**PROBLEM TO SOLVE**
For the material below, return exactly the lines starting at the one holding "teapot: none [160,118,249,191]" and ending at the one holding "dish towel: present", counting both as part of the range.

**RECORDS FOR THIS TASK**
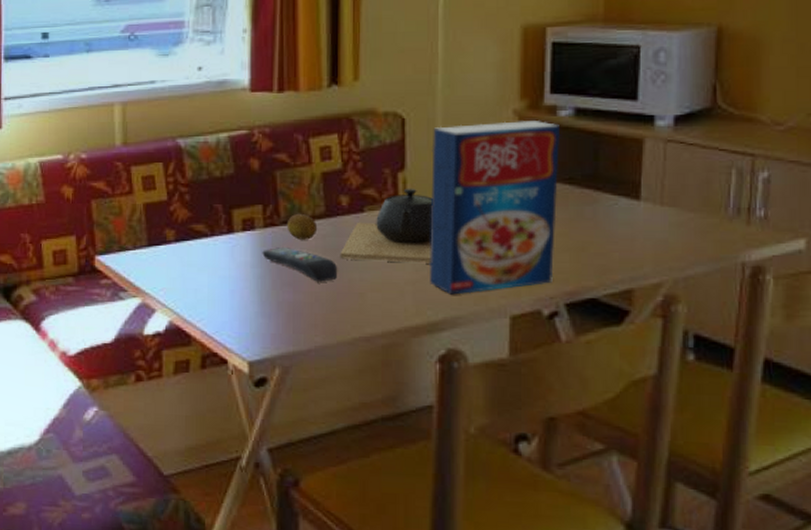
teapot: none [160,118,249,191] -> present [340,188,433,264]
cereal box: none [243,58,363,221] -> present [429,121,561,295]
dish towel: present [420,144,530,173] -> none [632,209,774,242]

* * *

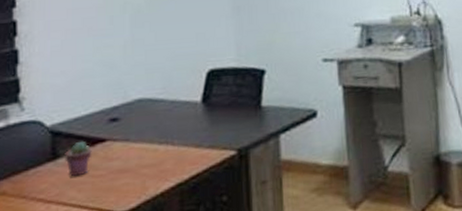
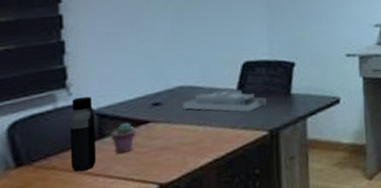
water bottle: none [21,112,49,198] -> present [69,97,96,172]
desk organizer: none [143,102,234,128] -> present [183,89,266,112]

* * *

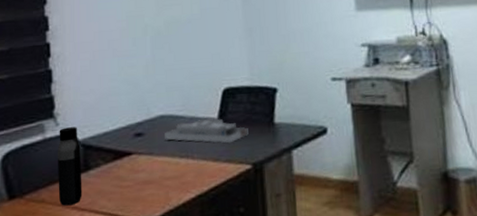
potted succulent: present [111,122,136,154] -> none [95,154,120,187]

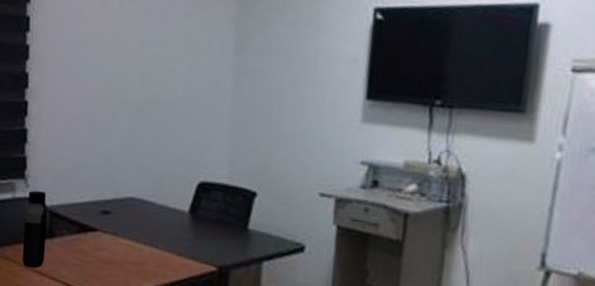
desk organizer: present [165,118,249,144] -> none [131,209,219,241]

**OUTPUT OF THE EXERCISE**
teapot: none [160,118,249,191] -> present [340,188,433,264]
cereal box: none [243,58,363,221] -> present [429,121,561,295]
dish towel: present [420,144,530,173] -> none [632,209,774,242]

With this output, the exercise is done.